The magic of the K-1 is that it includes accelerated and bonus depreciation. In other words, even while you’re receiving cash flow distributions, the K-1 can show a paper loss, which in most cases means you can defer or reduce taxes owed on the cash flow you’ve received.
Cash Flow Deals
These deals don't offer tax benefits, but can generate so much income that they outperform potential tax savings. Investments in this category include things like self-storage and algorithmic trading. You can invest in cash flow deals through a tax shelter, such as your Private Foundation, to get the initial tax savings as well as tax advantaged portfolio growth.
Legal Strategies For Medical Professionals
Estate planning is something everybody needs to do at some point. Lawsuits can happen to anyone, and high-net-worth medical professionals are especially at risk. All it takes is a car accident, an injury on your property, a contractual disagreement—and once somebody knows what you own, they can hire a good attorney to force you to settle out of court.
The way you protect yourself is to set up asset protection. Holding companies can shield anything of value, such as real estate properties and investments.
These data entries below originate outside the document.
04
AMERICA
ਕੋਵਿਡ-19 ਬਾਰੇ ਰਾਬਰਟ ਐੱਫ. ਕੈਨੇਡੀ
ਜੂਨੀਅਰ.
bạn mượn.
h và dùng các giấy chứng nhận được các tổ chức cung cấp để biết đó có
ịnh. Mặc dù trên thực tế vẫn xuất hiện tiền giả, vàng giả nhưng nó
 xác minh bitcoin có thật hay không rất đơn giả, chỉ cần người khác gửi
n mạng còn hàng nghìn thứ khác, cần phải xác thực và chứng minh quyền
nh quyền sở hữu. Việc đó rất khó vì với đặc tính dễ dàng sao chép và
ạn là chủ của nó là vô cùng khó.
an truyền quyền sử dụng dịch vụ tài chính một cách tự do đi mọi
Operating companies can be established for business activities like collecting rent, paying contractors, and signing contracts.
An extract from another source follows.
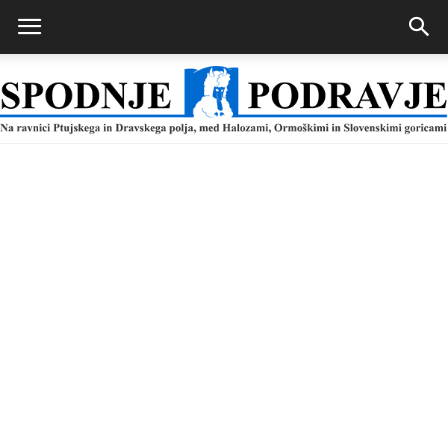
Spodnje
Podravje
Trusts are a way to guarantee anonymity across all of your entities and assets. They allow you to look like a beggar on paper and transfer your assets anonymously to your heirs, taking the target off your back.
Here are a couple of other legal structures we help our clients set up:
S Corporations
Independent doctors or physicians can create S Corporations to handle their taxes. Unlike regular corporations (where profits get taxed twice), S corporations pass their income, losses, and deductions directly to their owners. An S Corp, or S corporation, is a “pass-through” entity, which means that the profits and losses of the business are passed through to the individual owners and are taxed at the owners’ personal income tax rates.
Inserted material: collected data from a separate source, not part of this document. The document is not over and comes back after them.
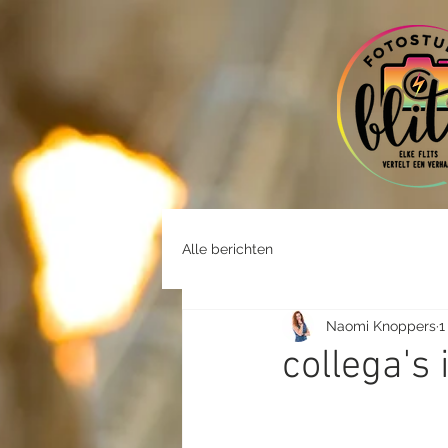
Alle berichten
Naomi Knoppers
1
collega's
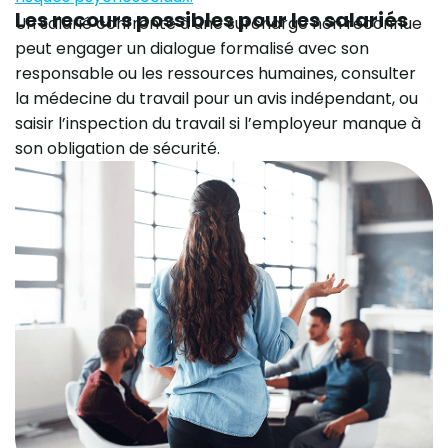
Les recours possibles pour les salariés
Un salarié confronté à une surcharge non reconnue
peut engager un dialogue formalisé avec son
responsable ou les ressources humaines, consulter
la médecine du travail pour un avis indépendant, ou
saisir l’inspection du travail si l’employeur manque à
son obligation de sécurité.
Instead of paying corporate taxes, each owner reports their share of the business’s money on their personal tax returns, paying taxes at their individual rates.
Solo 401(K)
What about retirement?
If you are a medical practitioner who works as an independent contractor, The Solo 401(k) is an ideal retirement plan because it lowers your taxable income and enables you to build up retirement funds through high contribution limits and almost limitless investment capability.
The Solo 401(k) is a qualified retirement plan, just like hospital-sponsored plans. You can contribute to the plan on a tax-deferred basis. You can also contribute Roth funds to the plan and invest tax-free. With some of the highest contribution limits, the Solo 401(K) lets medical professionals lower their taxable income and grow their retirement quickly.
To Wrap It Up …
Even medical professionals with no investments need entity structuring. Here is what a full legal diagram could look like, which includes asset protection structures, estate planning, and tax shelters.
As you accelerate your tax and investing approach, it's important to add in measures to prevent a catastrophic reset. We can show you how to save $20k or more in taxes during the first year, but you will want to set up additional tax and legal structures over time to continue to reduce your taxes down to the 0-10% range.
Without entities, this would be impossible.
It's also important to protect yourself from catastrophic events, no matter how unlikely, so that you don't have any major setbacks on your journey to time and financial freedom.